1.3 Deferred Tax (With group aspects)
Deferred tax, including group aspects, refers to the accounting treatment of temporary differences between the carrying amounts of assets and liabilities for financial reporting purposes and their tax bases. It arises due to differences in timing between when transactions are recognized for accounting purposes and when they are recognized for tax purposes.
- Deferred Tax Liability: A deferred tax liability arises when the tax base of an asset or liability is lower than its carrying amount for financial reporting purposes. This means that taxable income will be higher in future periods when the temporary difference reverses, resulting in higher tax payments.

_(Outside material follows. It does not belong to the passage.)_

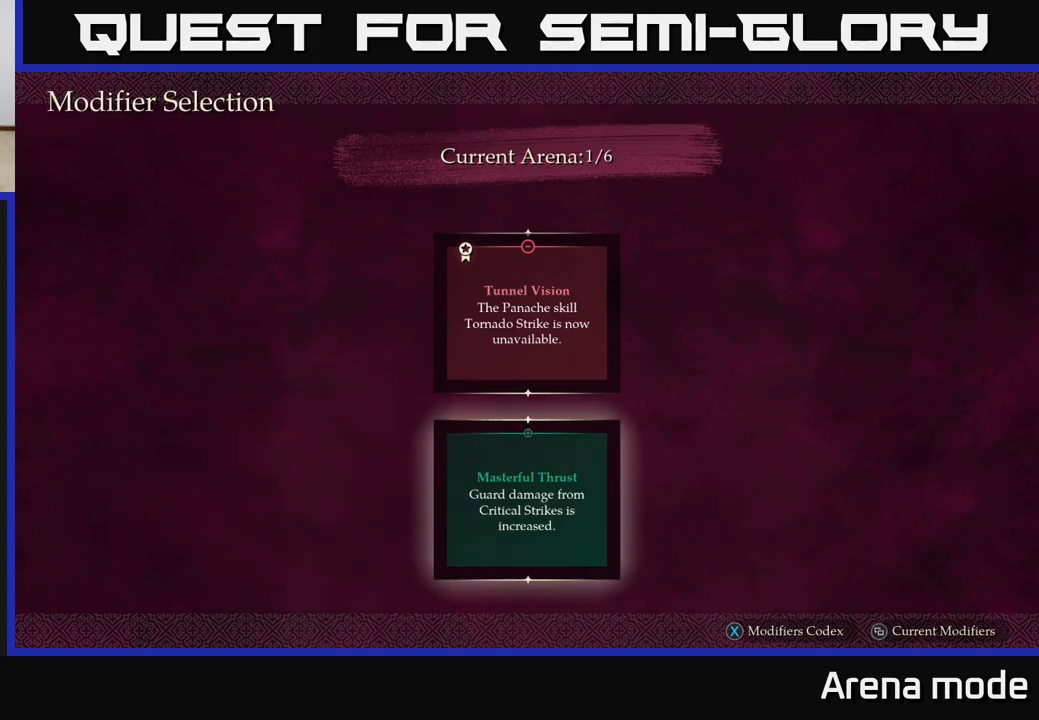
{"buttons": [], "left_stick": "center", "right_stick": "center", "events": []}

- Deferred Tax Asset: A deferred tax asset arises when the tax base of an asset or liability is higher than its carrying amount for financial reporting purposes. This means that taxable income will be lower in future periods when the temporary difference reverses, resulting in lower tax payments. However, a deferred tax asset is recognized only to the extent that it is probable that future taxable profits will be available against which the asset can be utilized.
- Group Aspects: In the context of deferred tax, group aspects refer to situations where a company has subsidiaries or associates. When preparing consolidated financial statements, the deferred tax balances of the individual entities within the group need to be considered and eliminated to avoid double-counting or double-taxation.

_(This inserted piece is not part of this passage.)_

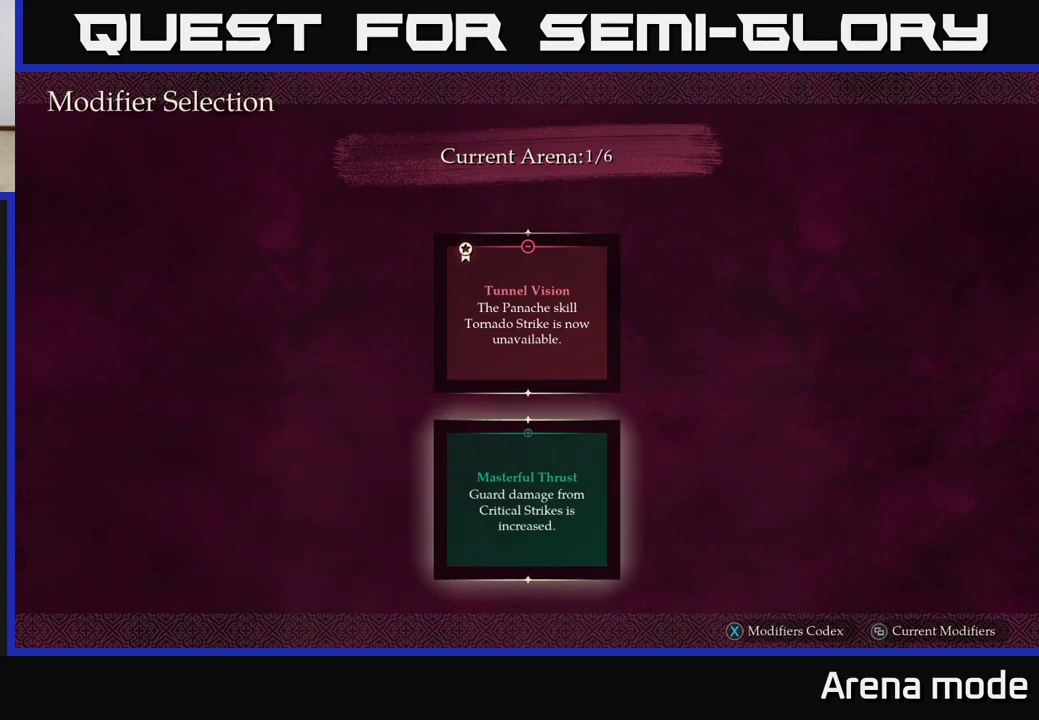
{"buttons": [], "left_stick": "center", "right_stick": "center", "events": []}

Group aspects in deferred tax include:
- Intra-group transactions: Transactions between group entities may result in temporary differences that need to be eliminated when preparing consolidated financial statements.
- Tax planning opportunities: Companies may engage in tax planning strategies, such as transferring assets or utilizing tax incentives, which can impact the recognition and measurement of deferred tax assets and liabilities within the group.

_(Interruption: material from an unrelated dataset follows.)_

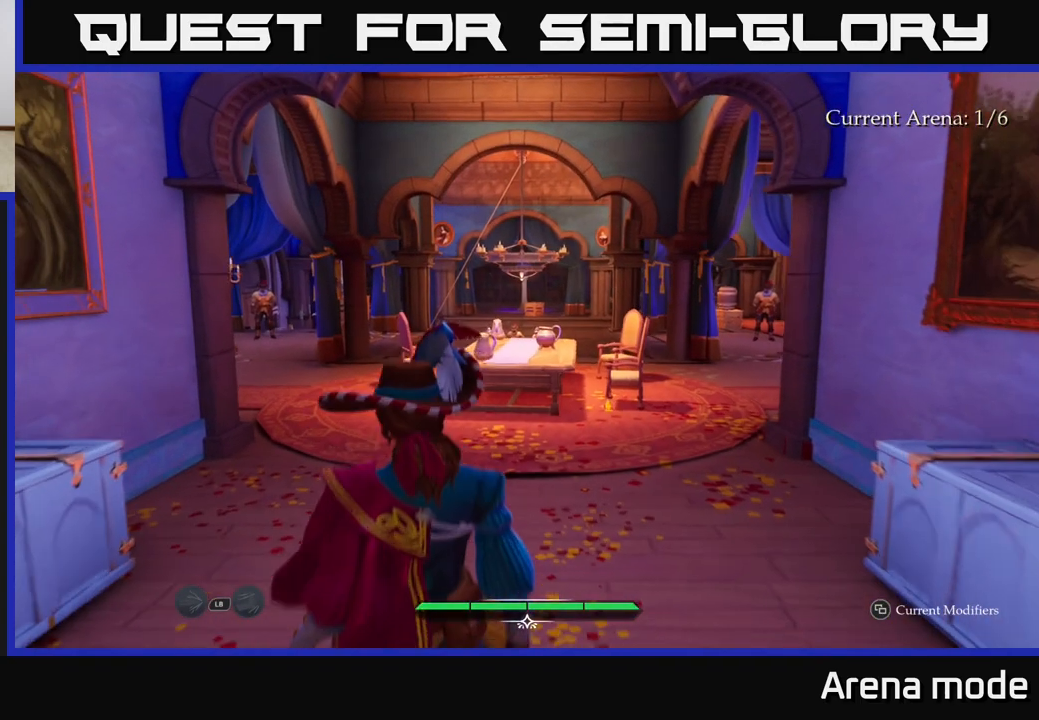
{"buttons": ["L2"], "left_stick": "up", "right_stick": "center", "events": [[333, "left_stick", "up"], [500, "L2", "down"]]}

- Consolidation adjustments: When consolidating financial statements, any deferred tax balances of subsidiaries or associates need to be adjusted to reflect the group’s overall deferred tax position.
Proper consideration of deferred tax, including group aspects, is important in providing accurate and reliable financial reporting. It ensures that the financial statements reflect the impact of temporary differences on future tax payments or benefits and provides transparency to stakeholders regarding the company’s tax obligations and potential tax planning strategies within a group context.